No entanto, Alexander Hamilton, no federalista No. 78, expressou a opinião de que os tribunais detêm apenas o poder das palavras, e não o poder de compulsão sobre os outros dois ramos do governo, dos quais o Supremo Tribunal depende. Depois, em 1820, Thomas Jefferson expressou as suas profundas reservas sobre a doutrina da revisão judicial:
Você parece … considerar os juízes como os árbitros finais de todas as questões constitucionais; uma doutrina muito perigosa de facto, e que nos colocaria sob o despotismo de uma oligarquia. Os nossos juizes são tão honestos como outros homens, e não mais. Têm, juntamente com outros, as mesmas paixões pelo partido, pelo poder, e o privilégio do seu corpo … O seu poder é tanto mais perigoso quanto estão no cargo para a vida, e não são responsáveis, como os outros funcionários, pelo controlo electivo. A Constituição não erigiu tal tribunal único, sabendo que a quaisquer mãos confiadas, com as corrupções do tempo e do partido, os seus membros tornar-se-iam déspotas. Tornou mais sabiamente todos os departamentos co-equivalentes e co-soberanos dentro de si mesmos.
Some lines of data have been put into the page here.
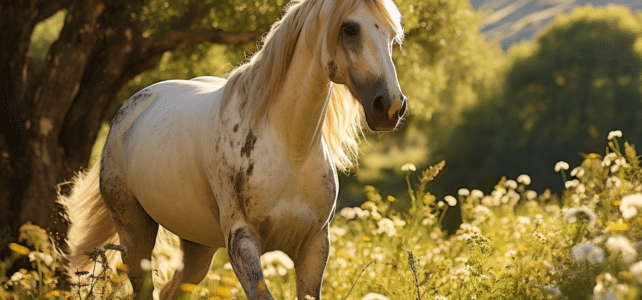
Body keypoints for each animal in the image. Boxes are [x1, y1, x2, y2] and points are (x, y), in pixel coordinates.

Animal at [61, 0, 404, 298]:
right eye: (350, 28)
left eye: (392, 36)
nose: (390, 107)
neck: (290, 150)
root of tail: (128, 111)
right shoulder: (243, 241)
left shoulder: (315, 246)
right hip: (135, 234)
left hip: (197, 245)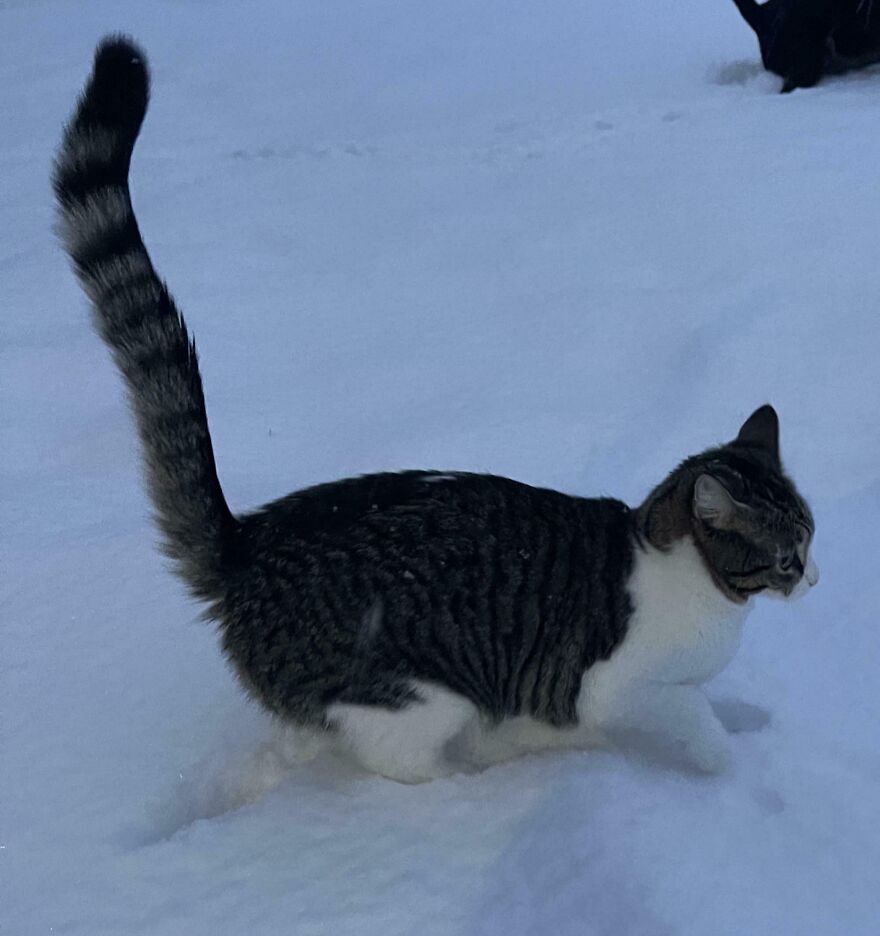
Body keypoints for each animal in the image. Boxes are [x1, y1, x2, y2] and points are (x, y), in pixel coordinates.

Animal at [53, 36, 820, 784]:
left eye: (810, 541)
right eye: (787, 556)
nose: (813, 578)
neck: (688, 576)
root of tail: (245, 544)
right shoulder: (617, 688)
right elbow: (694, 724)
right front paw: (729, 767)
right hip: (414, 696)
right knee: (402, 767)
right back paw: (479, 774)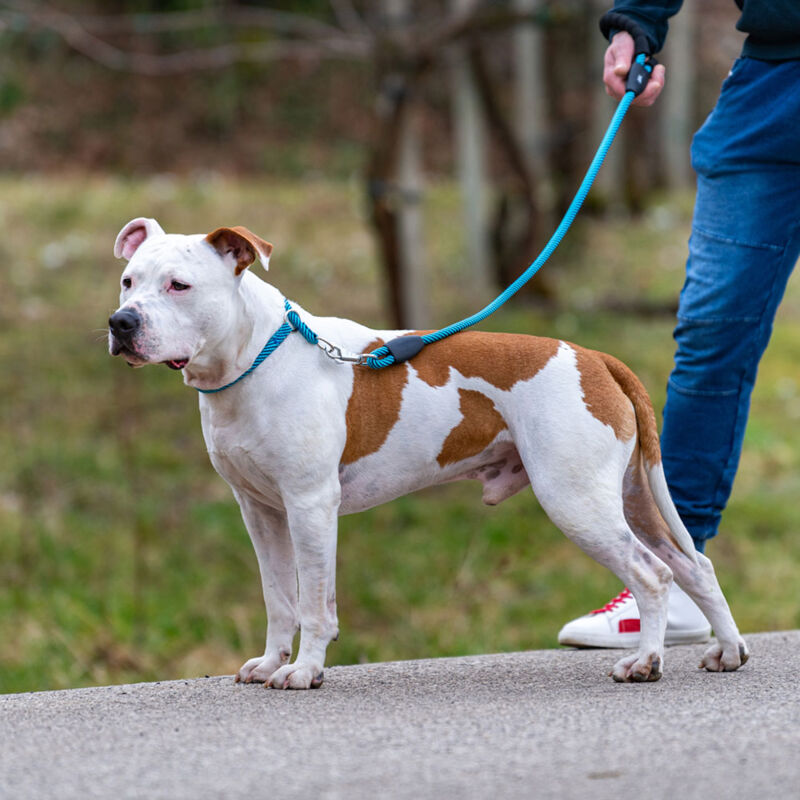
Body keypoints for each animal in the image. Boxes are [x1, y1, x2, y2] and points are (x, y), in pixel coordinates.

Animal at [108, 217, 752, 688]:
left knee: (652, 573)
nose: (120, 323)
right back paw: (727, 651)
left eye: (179, 285)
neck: (251, 359)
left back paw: (645, 662)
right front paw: (270, 663)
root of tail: (595, 358)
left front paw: (306, 671)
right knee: (693, 565)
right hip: (631, 498)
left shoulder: (309, 506)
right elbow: (279, 598)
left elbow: (313, 601)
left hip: (576, 500)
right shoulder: (260, 511)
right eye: (128, 282)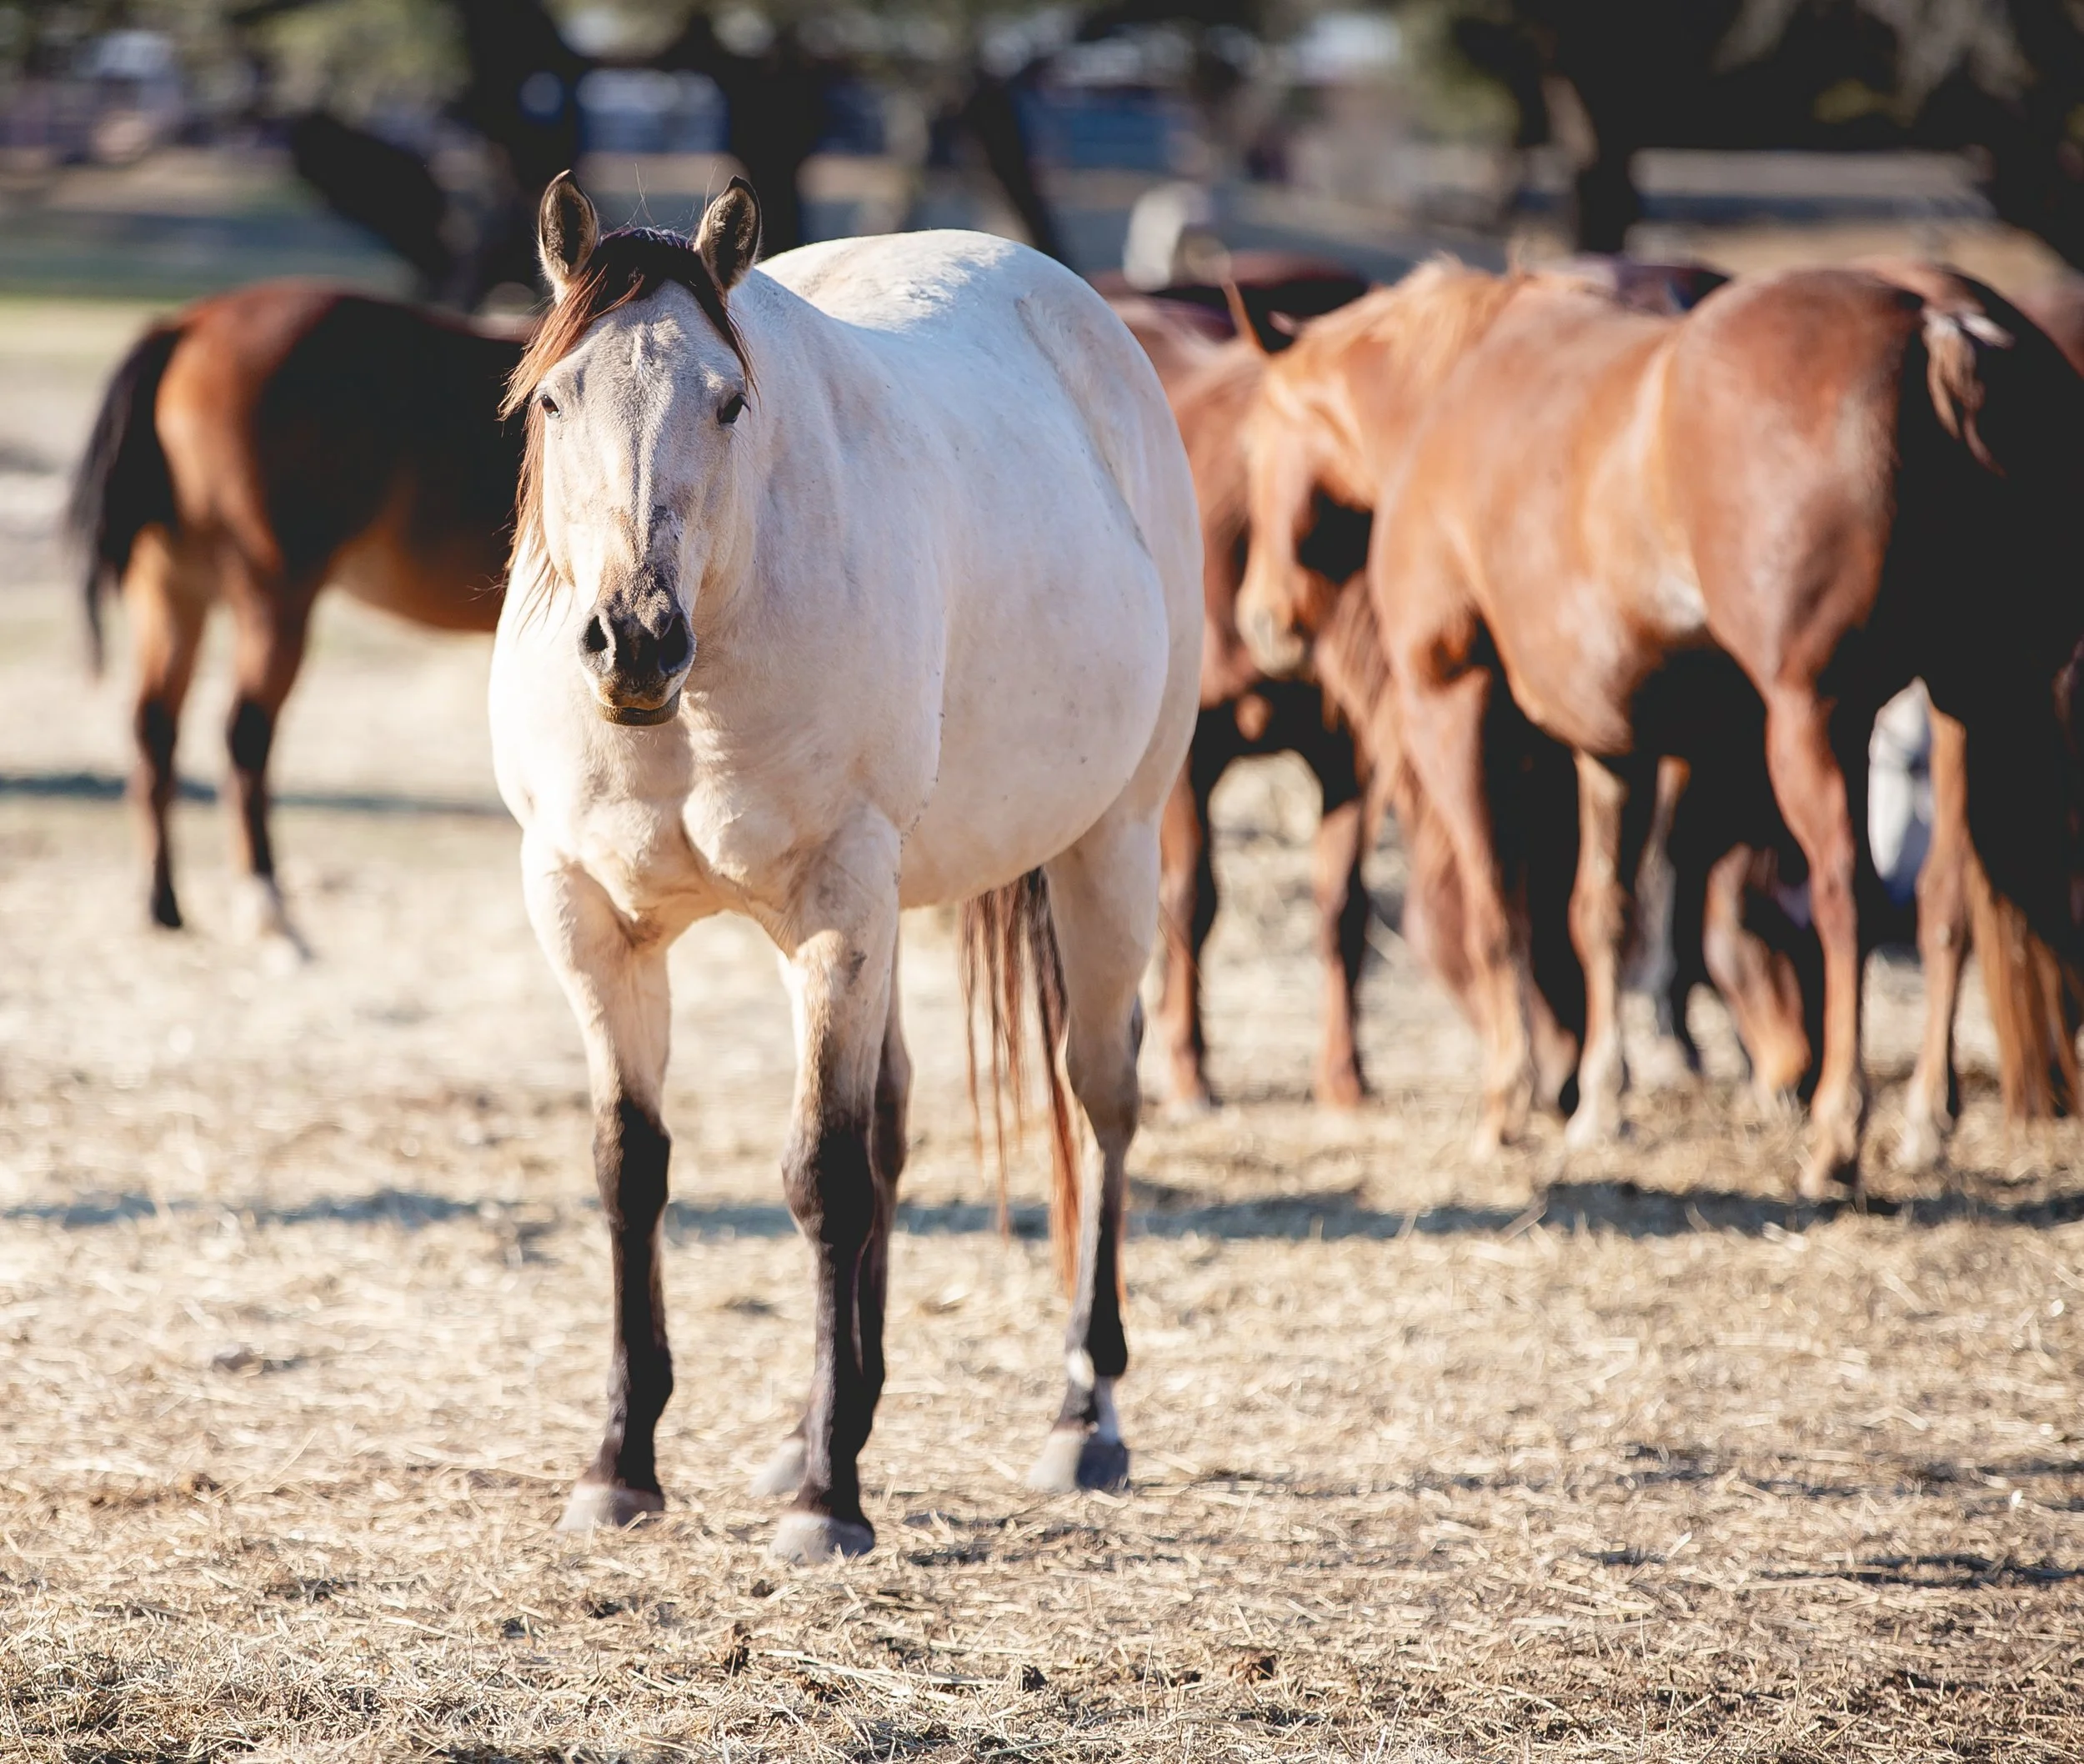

Cláusula 3: Julgamentos federaisEdit
Cláusula 3 da Secção 2 prevê que os crimes federais, excepto casos de impeachment, devem ser julgados perante um júri, salvo se o arguido renunciar ao seu direito. Além disso, o julgamento deve ser realizado no Estado onde o crime foi cometido. Se o crime não tiver sido cometido em nenhum Estado em particular, então o julgamento realiza-se num local tal como estabelecido pelo Congresso. O Senado dos Estados Unidos tem o único poder para julgar casos de impeachment.
Duas emendas constitucionais que compõem a Carta de Direitos contêm disposições relacionadas. A Sexta Emenda enumera os direitos dos indivíduos quando enfrentam um processo penal e a Sétima Emenda estabelece o direito de um indivíduo a um julgamento por júri em certos casos civis. Também inibe os tribunais de subverter as conclusões de facto do júri. O Supremo Tribunal estendeu a protecção destas emendas a indivíduos que enfrentam julgamento em tribunais estaduais através da Cláusula de Processo Júri da Décima Quarta Emenda.